Viel müssen die Verantwortlichen des ​1. FC Köln laut Trainer Achim Beierlorzer nicht am Kader verändern, dennoch hält die Suche nach potentiellen Neuverstärkungen weiter an. Noch immer wird ein neuer Innenverteidiger gesucht, weshalb Kevin Akpoguma in den Fokus der Domstädter geraten sein soll.


Der 24-Jährige steht noch bis 2021 bei der ​TSG Hoffenheim unter Vertrag, kam dort zunächst bei der zweiten Mannschaft zum Einsatz und absolvierte nach zwei Jahren bei Fortuna Düsseldorf in der Saison 2017/18 22 Bundesligaspiele unter Julian Nagelsmann. Nach acht Partien zu Beginn der abgelaufenen Saison wurde er im Winter an ​Hannover 96 verliehen, nun kehrt er vorerst zur TSG zurück.


Bei den Niedersachsen erlitt Akpoguma im Februar eine Schulterverletzung und fiel für den Rest der Saison aus. Klub-Boss Martin Kind bestätigte gegenüber ​Sportbuzzer, dass man sich um eine Verlängerung des Leihgeschäfts bemüht habe, allerdings schlug dieses Vorhaben fehl.

Armin Veh

Fahndet nach einem neuen Innenverteidiger: Armin Veh.

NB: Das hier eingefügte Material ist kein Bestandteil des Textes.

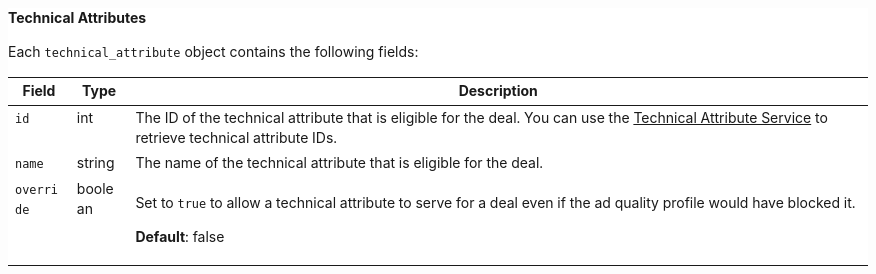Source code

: **Technical Attributes**

Each `technical_attribute` object contains the following fields:

<table class="table">
<thead class="thead">
<tr class="header row">
<th id="ID-000012eb__entry__376"
class="entry colsep-1 rowsep-1">Field</th>
<th id="ID-000012eb__entry__377"
class="entry colsep-1 rowsep-1">Type</th>
<th id="ID-000012eb__entry__378"
class="entry colsep-1 rowsep-1">Description</th>
</tr>
</thead>
<tbody class="tbody">
<tr class="odd row">
<td class="entry colsep-1 rowsep-1"
headers="ID-000012eb__entry__376"><code class="ph codeph">id</code></td>
<td class="entry colsep-1 rowsep-1"
headers="ID-000012eb__entry__377">int</td>
<td class="entry colsep-1 rowsep-1"
headers="ID-000012eb__entry__378">The ID of the technical attribute that
is eligible for the deal. You can use the <a
href="https://docs.xandr.com/bundle/xandr-api/page/technical-attribute-service.html"
class="xref" target="_blank">Technical Attribute Service</a> to retrieve
technical attribute IDs.</td>
</tr>
<tr class="even row">
<td class="entry colsep-1 rowsep-1"
headers="ID-000012eb__entry__376"><code
class="ph codeph">name</code></td>
<td class="entry colsep-1 rowsep-1"
headers="ID-000012eb__entry__377">string</td>
<td class="entry colsep-1 rowsep-1"
headers="ID-000012eb__entry__378">The name of the technical attribute
that is eligible for the deal.</td>
</tr>
<tr class="odd row">
<td class="entry colsep-1 rowsep-1"
headers="ID-000012eb__entry__376"><code
class="ph codeph">override</code></td>
<td class="entry colsep-1 rowsep-1"
headers="ID-000012eb__entry__377">boolean</td>
<td class="entry colsep-1 rowsep-1"
headers="ID-000012eb__entry__378"><p>Set to <code
class="ph codeph">true</code> to allow a technical attribute to serve
for a deal even if the ad quality profile would have blocked it.</p>
<p><strong>Default</strong>: false</p></td>
</tr>
</tbody>
</table>
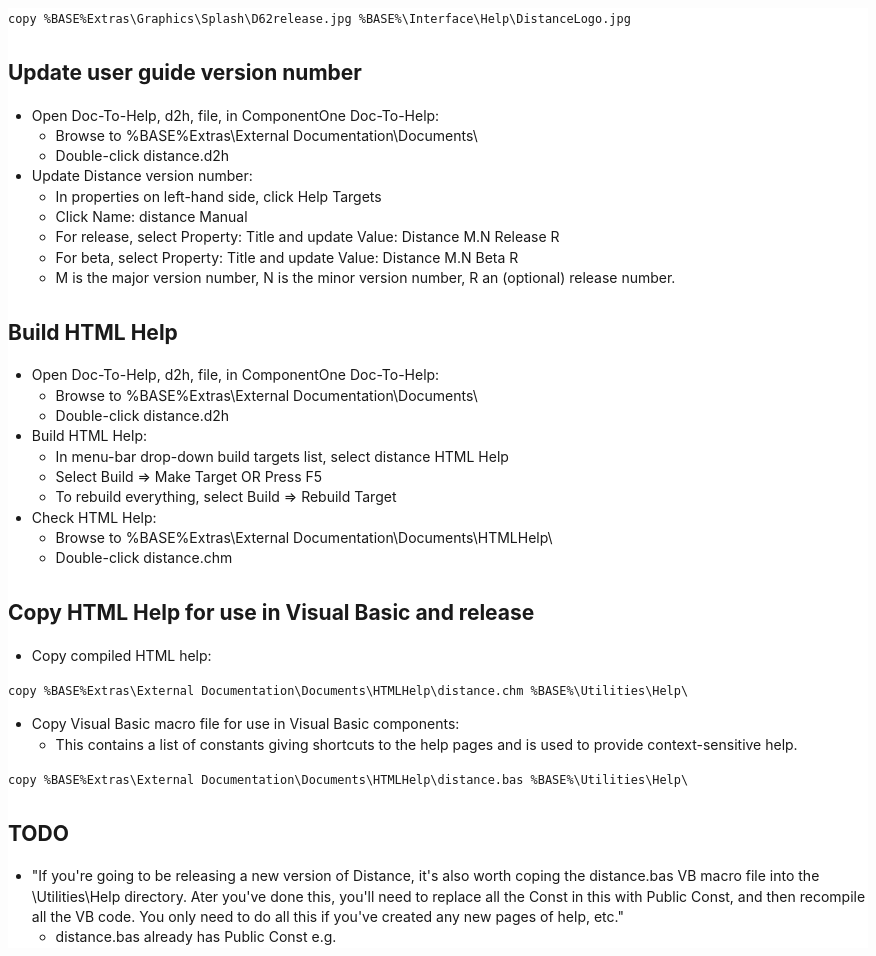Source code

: <p/>

    copy %BASE%Extras\Graphics\Splash\D62release.jpg %BASE%\Interface\Help\DistanceLogo.jpg

Update user guide version number
--------------------------------

* Open Doc-To-Help, d2h, file, in ComponentOne Doc-To-Help:
  - Browse to %BASE%Extras\External Documentation\Documents\
  - Double-click distance.d2h
* Update Distance version number:
  - In properties on left-hand side, click Help Targets
  - Click Name: distance Manual
  - For release, select Property: Title and update Value: Distance M.N Release R
  - For beta, select Property: Title and update Value: Distance M.N Beta R
  - M is the major version number, N is the minor version number, R an (optional) release number.

Build HTML Help
---------------

* Open Doc-To-Help, d2h, file, in ComponentOne Doc-To-Help:
  - Browse to %BASE%Extras\External Documentation\Documents\
  - Double-click distance.d2h
* Build HTML Help:
  - In menu-bar drop-down build targets list, select distance HTML Help
  - Select Build => Make Target OR Press F5
  - To rebuild everything, select Build => Rebuild Target
* Check HTML Help:
  - Browse to %BASE%Extras\External Documentation\Documents\HTMLHelp\
  - Double-click distance.chm

Copy HTML Help for use in Visual Basic and release
--------------------------------------------------

* Copy compiled HTML help:

<p/>

    copy %BASE%Extras\External Documentation\Documents\HTMLHelp\distance.chm %BASE%\Utilities\Help\

* Copy Visual Basic macro file for use in Visual Basic components:
  - This contains a list of constants giving shortcuts to the help pages and is used to provide context-sensitive help.

<p/>

    copy %BASE%Extras\External Documentation\Documents\HTMLHelp\distance.bas %BASE%\Utilities\Help\

TODO
----

* "If you're going to be releasing a new version of Distance, it's also worth coping the distance.bas VB macro file into the \Utilities\Help directory. Ater you've done this, you'll need to replace all the Const in this with Public Const, and then recompile all the VB code. You only need to do all this if you've created any new pages of help, etc."
  - distance.bas already has Public Const e.g.
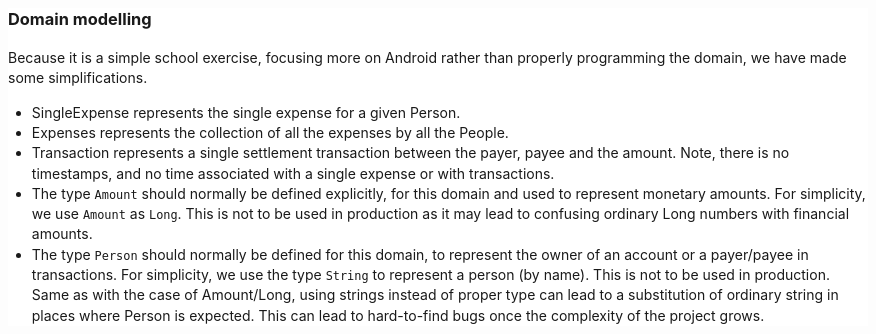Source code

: 
### Domain modelling

Because it is a simple school exercise, focusing more on Android rather than properly programming the domain, we have made some simplifications. 

   * SingleExpense represents the single expense for a given Person.
   * Expenses represents the collection of all the expenses by all the People.
   * Transaction represents a single settlement transaction between the payer, payee and the amount. Note, there is no timestamps, and no time associated with a single expense or with transactions.
   * The type `Amount` should normally be defined explicitly, for this domain and used to represent monetary amounts. For simplicity, we use `Amount` as `Long`. This is not to be used in production as it may lead to confusing ordinary Long numbers with financial amounts.
   * The type `Person` should normally be defined for this domain, to represent the owner of an account or a payer/payee in transactions. For simplicity, we use the type `String` to represent a person (by name). This is not to be used in production. Same as with the case of Amount/Long, using strings instead of proper type can lead to a substitution of ordinary string in places where Person is expected. This can lead to hard-to-find bugs once the complexity of the project grows.
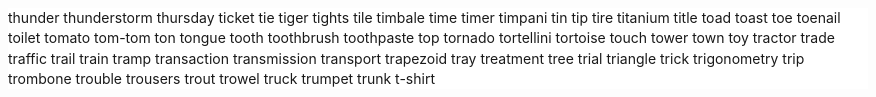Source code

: thunder
thunderstorm
thursday
ticket
tie
tiger
tights
tile
timbale
time
timer
timpani
tin
tip
tire
titanium
title
toad
toast
toe
toenail
toilet
tomato
tom-tom
ton
tongue
tooth
toothbrush
toothpaste
top
tornado
tortellini
tortoise
touch
tower
town
toy
tractor
trade
traffic
trail
train
tramp
transaction
transmission
transport
trapezoid
tray
treatment
tree
trial
triangle
trick
trigonometry
trip
trombone
trouble
trousers
trout
trowel
truck
trumpet
trunk
t-shirt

Wie es heißt, wolle Akpoguma weiterhin Bundesliga spielen - ein mögliches Interesse des 1. FC Köln käme dabei gelegen. Laut ​Geissblog.Koeln soll sich der Aufsteiger tatsächlich mit dem 1,92 Meter großen Innenverteidiger befassen. Die Besetzung der Zentrale sei für Armin Veh eine der wichtigsten Fragen im Hinblick auf die kommende Saison. Rafael Czichos wird erst beweisen müssen, ob seine Qualitäten für die Bundesliga ausreichen, Frederik Sörensen soll derweil abgegeben werden. Auch bei Lasse Sobiech bestehen demnach Zweifel ob der nötigen Qualität im Kampf um den Klassenerhalt.


Fraglich sei allerdings, ob sich der Transfer realisieren lasse. Zwar sei Hoffenheim bereit, Akpoguma abzugeben, doch das Budget ist eng gestrickt: Laut ​Express stehen den Verantwortlichen zehn Millionen Euro zur Verfügung. ​Der Großteil davon wurde jedoch bereits in Birger Verstraete und Kingsley Ehizibue investiert. Durch etwaige Spielerverkäufe könnte die Verpflichtung womöglich in Angriff genommen werden, doch möglicherweise einigen sich beide Parteien auch auf ein Leihgeschäft.